Dessa forma, surge uma grande dúvida para os agentes públicos sobre em que momento a Administração acionaria a seguradora para pagamento do seguro. Instaurado o processo administrativo contra a empresa contratada vimos que no ato de notificação da solução já lhe é fornecido o Documento de Arrecadação Estadual com o valor da multa, sendo então oportunizado o pagamento. Caso ele não efetue o pagamento é emitido novo DAE corrigido monetariamente pela SELIC e se dessa vez o pagamento não for efetuado o Ordenador de Despesas emitirá uma certidão de realização da cobrança (Instrução de Auditoria 01/2016 da Auditoria Setorial da PMMG, art.11, § 3º)

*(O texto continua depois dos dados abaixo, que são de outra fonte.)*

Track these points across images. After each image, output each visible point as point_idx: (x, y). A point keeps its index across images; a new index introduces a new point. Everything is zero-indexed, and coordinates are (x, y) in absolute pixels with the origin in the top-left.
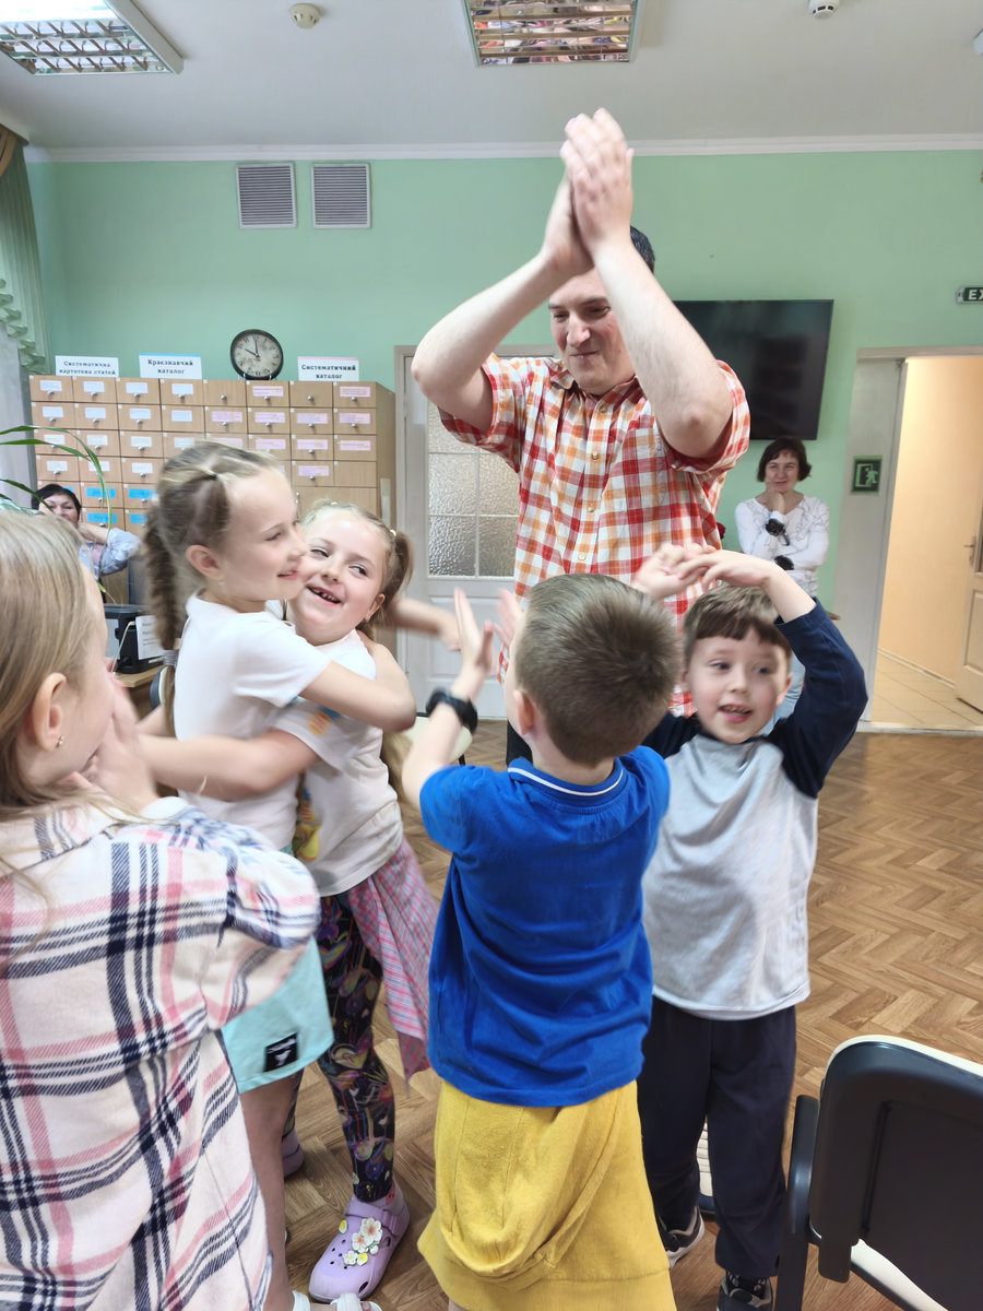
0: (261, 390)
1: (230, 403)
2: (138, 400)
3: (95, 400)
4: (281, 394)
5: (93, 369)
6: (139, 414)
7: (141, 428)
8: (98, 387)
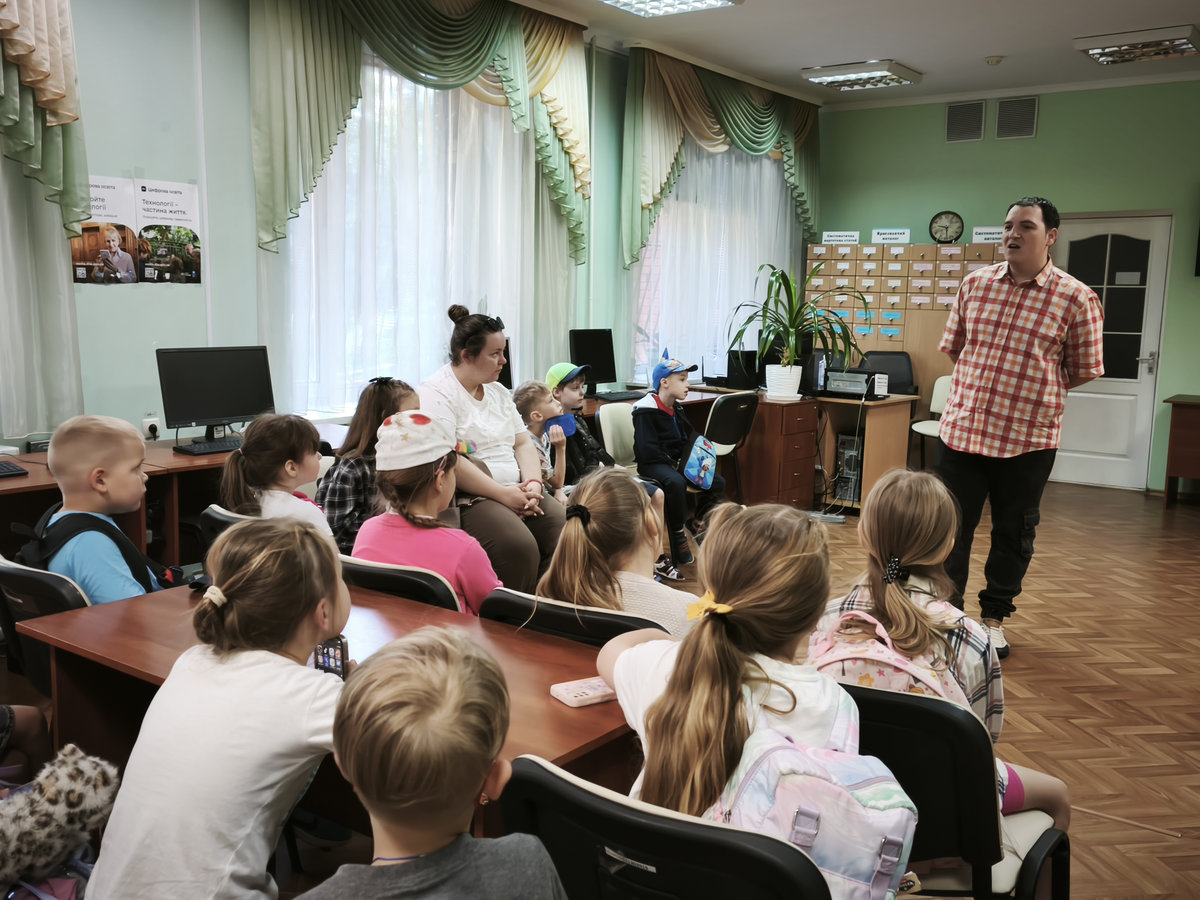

Verifica-se que neste momento o processo administrativo já transitou em julgado em sua esfera e a empresa não acionou o seguro para pagamento da multa. Entendemos então que esse é o momento da Administração acionar o seguro garantia para cobrir a multa aplicada.
6. Conclusão
O presente artigo buscou trazer uma abordagem sobre as sanções passíveis de serem aplicadas ao fornecedor que participa de licitações e realiza contratações com o Estado, sendo dado um maior enfoque nas infrações administrativas cometidas na execução contratual.
Com presente estudo pode se perceber que trata-se de uma tarefa difícil que, na maioria das vezes, são incumbidas a funcionários públicos que não receberem nenhuma espécie de qualificação na área. Além da ausência de qualificação e treinamentos adequados, temos como grande dificultador a transição da Lei nº 8.666/1993 para a Lei nº 14.133/2021.
O presente estudo foi iniciado com uma rápida abordagem sobre a gestão e fiscalização dos contratos em virtude dos atos adotados pelos gestores e fiscais serem primordiais para instrução do processo administrativo que ensejará uma punição ao fornecedor.
Após isso, foi realizada uma ligeira análise sobre as sanções previstas na legislação para então focarmos na execução de todo o Processo Administrativo Punitivo, com ênfase nas orientações emanadas pela Polícia Militar de Minas Gerais.
Conforme demonstrado no presente artigo, o Processo Administrativo Punitivo somente surtirá os efeitos desejáveis para a Administração Pública se obedecer as formalidades procedimentais e respeitando o contraditório e a ampla defesa.